“Sinners in the Hands of an Angry God” is a renowned sermon presented by Jonathan Edwards in Enfield, Connecticut, on July 8, 1741. It portrays God’s anger and the dangerous state of sinners, stressing their reliance on God’s mercy to escape eternal condemnation. Edwards employs striking imagery and powerful language to alert his audience to the perils of sin and the necessity of repentance.
The delivery of this sermon acted as a trigger for the First Great Awakening. Similar to Edwards’ other writings, it intertwines graphic depictions of sinners’ perpetual suffering in the hellish flames with reflections on the world and references from the Bible. This is Edwards’ most well-known sermon, aptly reflecting his preaching method. It is extensively examined by both Christians and historians, offering insight into the theology of the First Great Awakening around 1730–1755.
This sermon is a profoundly impactful part of the Great Awakening, highlighting God’s wrath against nonbelievers after death and the terrifying reality of a fiery Hell. The main message is that God grants individuals the opportunity to confess their sins. According to Edwards, it is solely God’s will that prevents wicked individuals from being seized by the devil and his minions and thrown into Hell – “like greedy hungry lions that see their prey and anticipate having it, but are temporarily held back [by God’s hand].” Humanity’s efforts to avoid falling into the “bottomless gulf” due to the overwhelming “weight and pressure towards hell” are futile and no more effective than “a spider’s web would be in stopping a falling rock.” This grace from God has afforded humans the opportunity to believe in and rely on Christ. Throughout, Edwards employs diverse and striking imagery to convey this core theme.
Most of the sermon’s text consists of ten “considerations”:
- God may cast wicked men into Hell at any given moment.
- The wicked deserve to be cast into Hell. Divine justice does not prevent God from destroying the wicked at any moment.
- The wicked, at this moment, suffer under God’s condemnation to Hell.
- The wicked, on earth—at this very moment—suffer a sample of the torments of Hell. The wicked must not think, simply because they are not physically in Hell, that God (in whose hand the wicked now reside) is not—at this very moment—as angry with them as he is with those he is now tormenting in Hell, and who—at this very moment—feel and bear the fierceness of his wrath.
- At any moment God shall permit him, Satan stands ready to fall upon the wicked and seize them as his own.
- If it were not for God’s restraints, there are, in the souls of wicked men, hellish principles reigning which, presently, would kindle and flame out into hellfire.
- Simply because there are not visible means of death before them at any given moment, the wicked should not feel secure.
- Simply because it is natural to care for oneself or to think that others may care for them, men should not think themselves safe from God’s wrath.

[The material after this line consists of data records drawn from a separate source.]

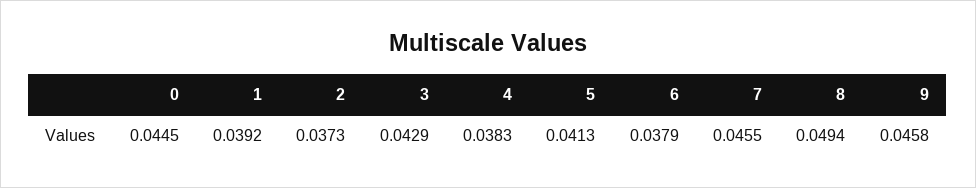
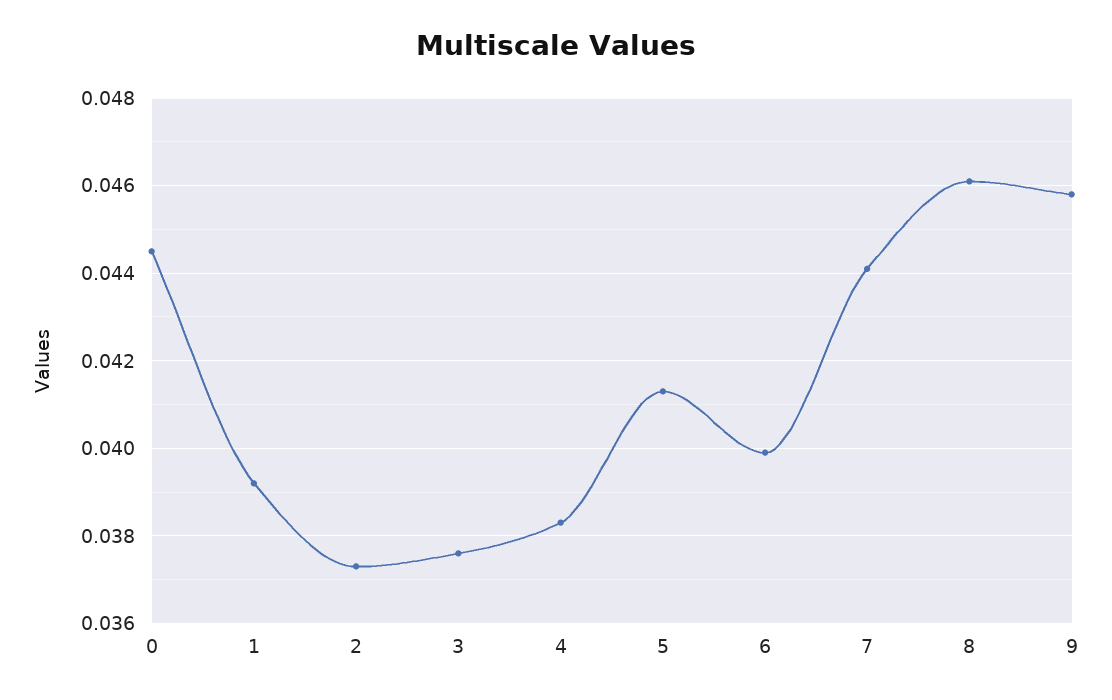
  {
    "0": 0.0445,
    "1": 0.0392,
    "2": 0.0373,
-   "3": 0.0429,
+   "3": 0.0375,
    "4": 0.0383,
    "5": 0.0413,
-   "6": 0.0379,
+   "6": 0.04,
-   "7": 0.0455,
+   "7": 0.044,
-   "8": 0.0494,
+   "8": 0.046,
    "9": 0.0458
  }

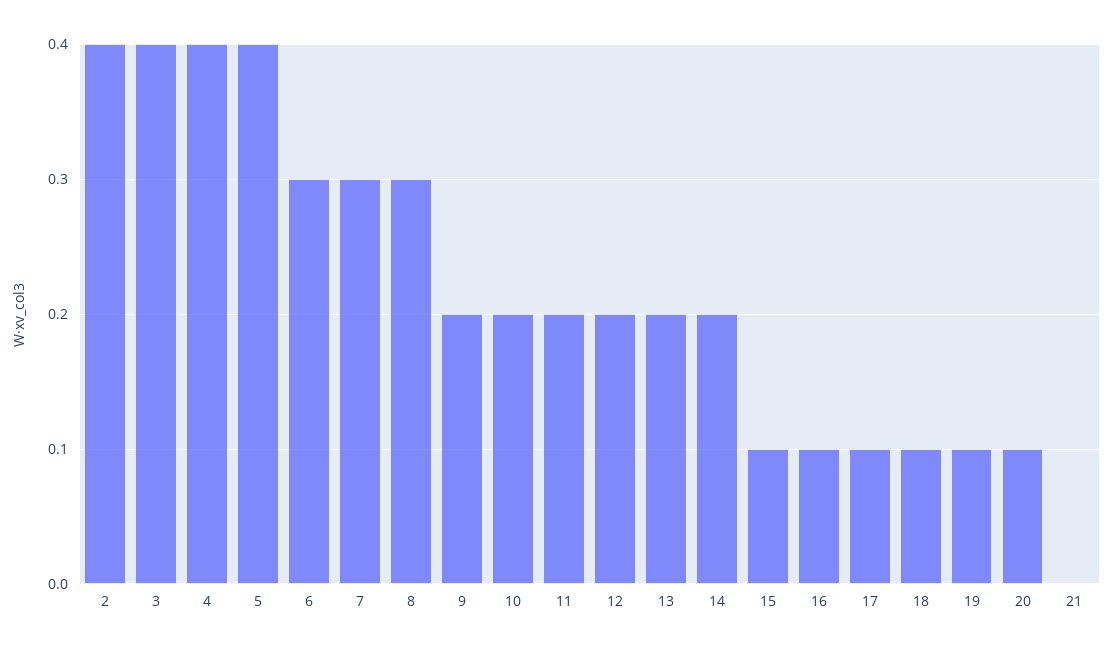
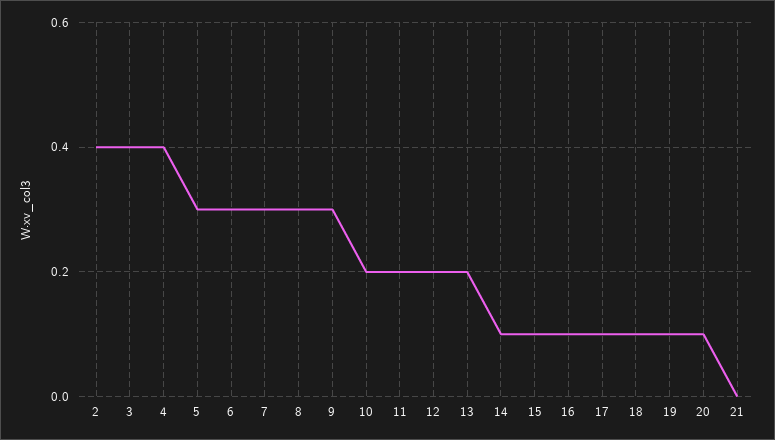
  {
    "2": 0.4,
    "3": 0.4,
    "4": 0.4,
-   "5": 0.4,
+   "5": 0.3,
    "6": 0.3,
    "7": 0.3,
    "8": 0.3,
-   "9": 0.2,
+   "9": 0.3,
    "10": 0.2,
    "11": 0.2,
    "12": 0.2,
    "13": 0.2,
-   "14": 0.2,
+   "14": 0.1,
    "15": 0.1,
    "16": 0.1,
    "17": 0.1,
    "18": 0.1,
    "19": 0.1,
    "20": 0.1,
    "21": 0
  }

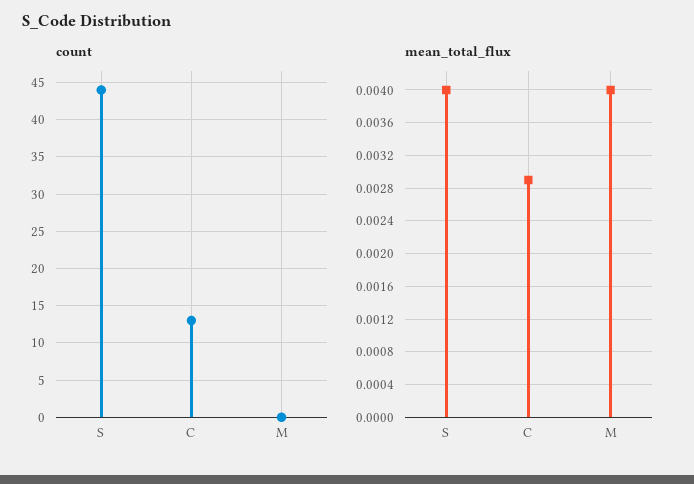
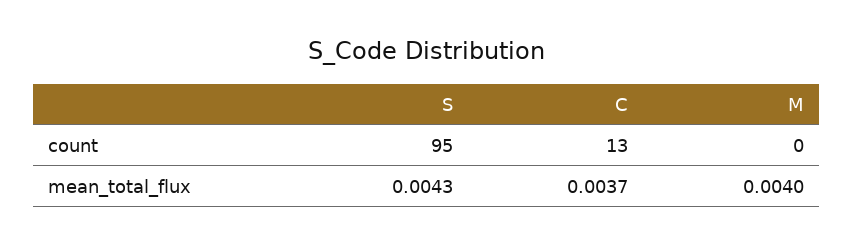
  {
    "count": {
-     "S": 44,
+     "S": 95,
      "C": 13,
      "M": 0
    },
    "mean_total_flux": {
-     "S": 0.004,
+     "S": 0.0043,
-     "C": 0.0029,
+     "C": 0.0037,
      "M": 0.004
    }
  }

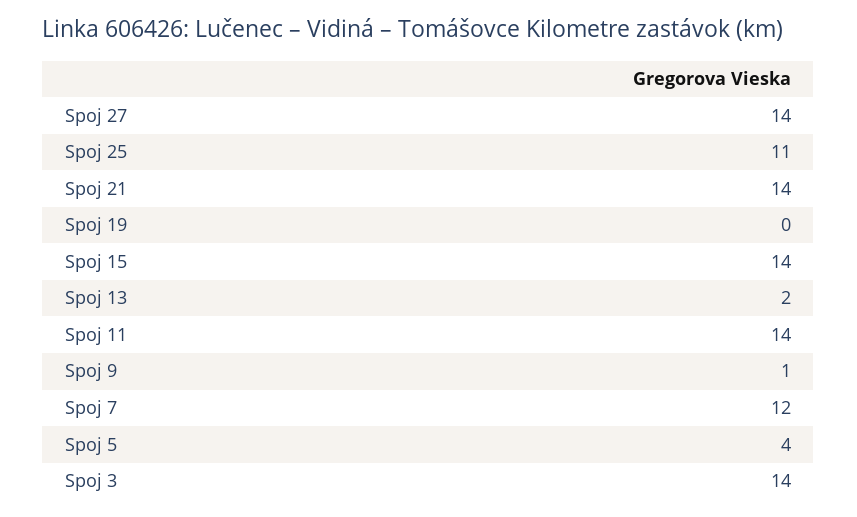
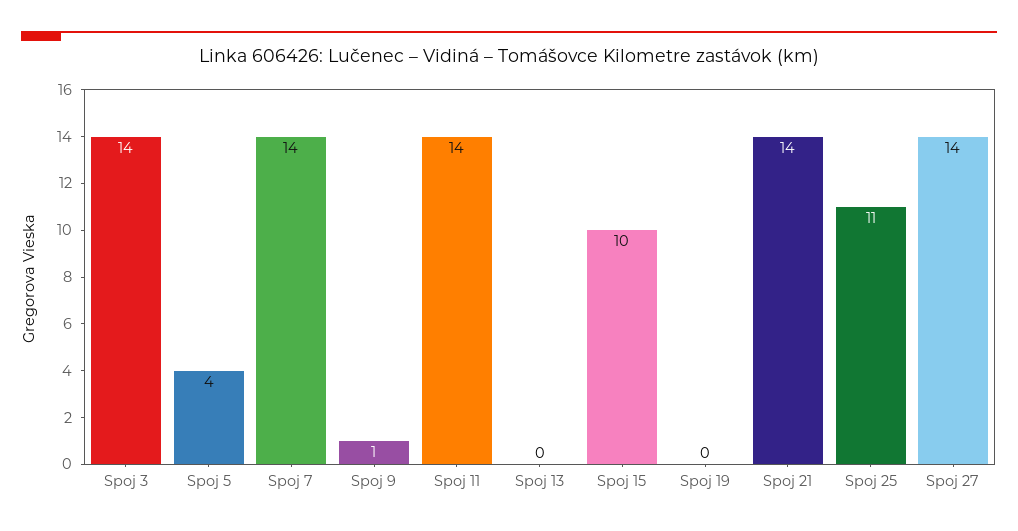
  {
    "Spoj 27": 14,
    "Spoj 25": 11,
    "Spoj 21": 14,
    "Spoj 19": 0,
-   "Spoj 15": 14,
+   "Spoj 15": 10,
-   "Spoj 13": 2,
+   "Spoj 13": 0,
    "Spoj 11": 14,
    "Spoj 9": 1,
-   "Spoj 7": 12,
+   "Spoj 7": 14,
    "Spoj 5": 4,
    "Spoj 3": 14
  }

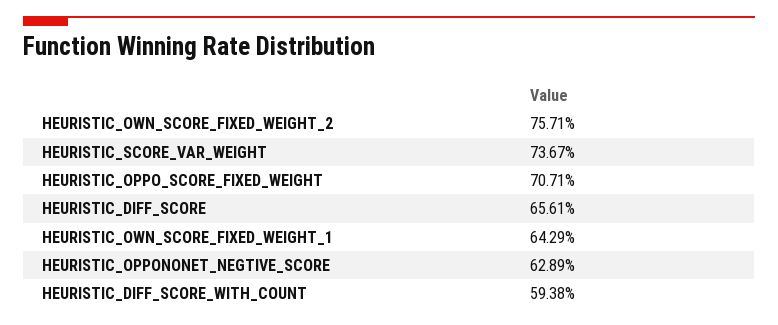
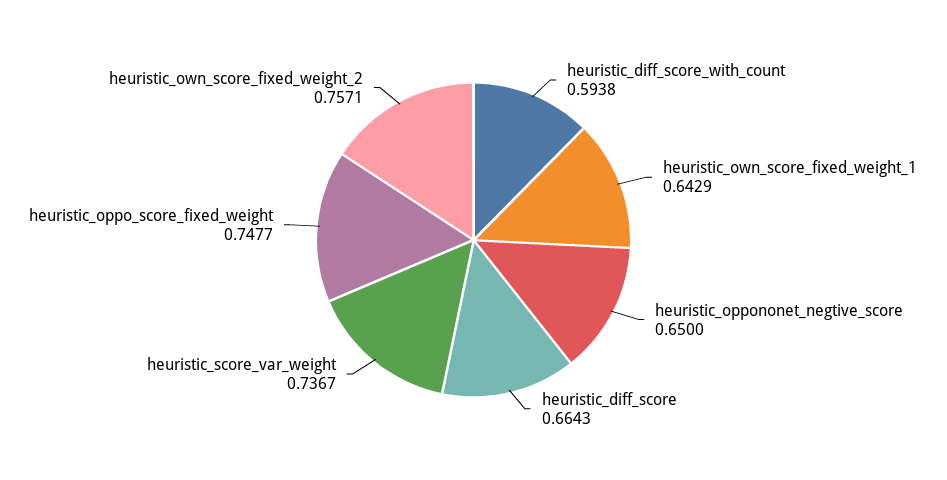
  {
    "HEURISTIC_OWN_SCORE_FIXED_WEIGHT_2": 0.7571,
    "HEURISTIC_SCORE_VAR_WEIGHT": 0.7367,
-   "HEURISTIC_OPPO_SCORE_FIXED_WEIGHT": 0.7071,
+   "HEURISTIC_OPPO_SCORE_FIXED_WEIGHT": 0.7477,
-   "HEURISTIC_DIFF_SCORE": 0.6561,
+   "HEURISTIC_DIFF_SCORE": 0.6643,
    "HEURISTIC_OWN_SCORE_FIXED_WEIGHT_1": 0.6429,
-   "HEURISTIC_OPPONONET_NEGTIVE_SCORE": 0.6289,
+   "HEURISTIC_OPPONONET_NEGTIVE_SCORE": 0.65,
    "HEURISTIC_DIFF_SCORE_WITH_COUNT": 0.5938
  }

- All that wicked men may do to save themselves from Hell’s pains shall afford them nothing if they continue to reject Christ.
- God has never promised to save mankind from Hell, except for those contained in Christ through the covenant of Grace.
In the concluding part of “Sinners in the Hands of an Angry God,” Edwards demonstrates that his theological reasoning is consistent across scripture and biblical history. He references various stories and examples from the Bible. Edwards concludes the sermon with a compelling invitation: “Therefore let everyone that is out of Christ, now awake and fly from the wrath to come.” According to Edwards and the Bible, the only way to evade the fate he describes is by returning to Christ.
“Unconverted men walk over the pit of hell on a rotten covering.”
Jonathan Edwards, Sinners in the Hands of an Angry God
“That the reason why they are not fallen already and do not fall now is only that God’s appointed time is not come. For it is said, that when that due time, or appointed time comes, their foot shall slide. Then they shall be left to fall, as they are inclined by their own weight. God will not hold them up in these slippery places any longer, but will let them go; and then, at that very instant, they shall fall into destruction; as he that stands on such slippery declining ground, on the edge of a pit, he cannot stand alone, when he is let go he immediately falls and is lost.”
Jonathan Edwards, Sinners in the Hands of an Angry God
“The bow of God’s wrath is bent, and the arrow made ready on the string, and justice bends the arrow at your heart, and strains the bow, and it is nothing but the mere pleasure of God, and that of an angry God, without any promise or obligation at all, that keeps the arrow one moment from being made drunk with your blood.”
Jonathan Edwards, Sinners in the Hands of an Angry God
“What are we, that we should think to stand before him, at whose rebuke the earth trembles, and before whom the rocks are thrown down?”